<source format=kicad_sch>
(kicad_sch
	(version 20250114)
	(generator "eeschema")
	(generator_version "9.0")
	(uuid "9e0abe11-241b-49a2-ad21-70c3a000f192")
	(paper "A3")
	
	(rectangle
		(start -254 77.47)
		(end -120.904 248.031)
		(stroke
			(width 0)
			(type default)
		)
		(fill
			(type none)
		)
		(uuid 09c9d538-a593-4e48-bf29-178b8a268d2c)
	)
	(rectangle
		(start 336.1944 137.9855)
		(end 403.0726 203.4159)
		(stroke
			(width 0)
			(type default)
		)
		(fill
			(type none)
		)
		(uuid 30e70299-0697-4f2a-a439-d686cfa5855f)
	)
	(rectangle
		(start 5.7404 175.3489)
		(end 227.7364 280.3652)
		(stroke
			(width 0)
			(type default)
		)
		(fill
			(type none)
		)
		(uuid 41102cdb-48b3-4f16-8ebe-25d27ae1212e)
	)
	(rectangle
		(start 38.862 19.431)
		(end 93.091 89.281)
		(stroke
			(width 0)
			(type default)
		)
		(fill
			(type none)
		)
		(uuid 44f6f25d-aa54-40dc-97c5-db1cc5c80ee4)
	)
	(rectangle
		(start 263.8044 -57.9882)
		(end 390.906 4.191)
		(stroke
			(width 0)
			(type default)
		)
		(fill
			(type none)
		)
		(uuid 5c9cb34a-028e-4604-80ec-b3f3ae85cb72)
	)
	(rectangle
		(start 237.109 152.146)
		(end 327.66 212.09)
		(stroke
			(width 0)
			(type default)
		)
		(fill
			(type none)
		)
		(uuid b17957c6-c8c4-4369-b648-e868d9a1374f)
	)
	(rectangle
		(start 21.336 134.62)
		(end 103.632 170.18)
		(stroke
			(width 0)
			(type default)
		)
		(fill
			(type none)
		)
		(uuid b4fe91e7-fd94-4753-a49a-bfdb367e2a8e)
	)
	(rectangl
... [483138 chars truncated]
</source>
********************
YOUR OBJECTIVE
Your answer must be the records above, repeated exactly.

OUTPUT
<source format=kicad_sch>
(kicad_sch
	(version 20250114)
	(generator "eeschema")
	(generator_version "9.0")
	(uuid "9e0abe11-241b-49a2-ad21-70c3a000f192")
	(paper "A3")
	
	(rectangle
		(start -254 77.47)
		(end -120.904 248.031)
		(stroke
			(width 0)
			(type default)
		)
		(fill
			(type none)
		)
		(uuid 09c9d538-a593-4e48-bf29-178b8a268d2c)
	)
	(rectangle
		(start 336.1944 137.9855)
		(end 403.0726 203.4159)
		(stroke
			(width 0)
			(type default)
		)
		(fill
			(type none)
		)
		(uuid 30e70299-0697-4f2a-a439-d686cfa5855f)
	)
	(rectangle
		(start 5.7404 175.3489)
		(end 227.7364 280.3652)
		(stroke
			(width 0)
			(type default)
		)
		(fill
			(type none)
		)
		(uuid 41102cdb-48b3-4f16-8ebe-25d27ae1212e)
	)
	(rectangle
		(start 38.862 19.431)
		(end 93.091 89.281)
		(stroke
			(width 0)
			(type default)
		)
		(fill
			(type none)
		)
		(uuid 44f6f25d-aa54-40dc-97c5-db1cc5c80ee4)
	)
	(rectangle
		(start 263.8044 -57.9882)
		(end 390.906 4.191)
		(stroke
			(width 0)
			(type default)
		)
		(fill
			(type none)
		)
		(uuid 5c9cb34a-028e-4604-80ec-b3f3ae85cb72)
	)
	(rectangle
		(start 237.109 152.146)
		(end 327.66 212.09)
		(stroke
			(width 0)
			(type default)
		)
		(fill
			(type none)
		)
		(uuid b17957c6-c8c4-4369-b648-e868d9a1374f)
	)
	(rectangle
		(start 21.336 134.62)
		(end 103.632 170.18)
		(stroke
			(width 0)
			(type default)
		)
		(fill
			(type none)
		)
		(uuid b4fe91e7-fd94-4753-a49a-bfdb367e2a8e)
	)
	(rectangl
... [483138 chars truncated]
</source>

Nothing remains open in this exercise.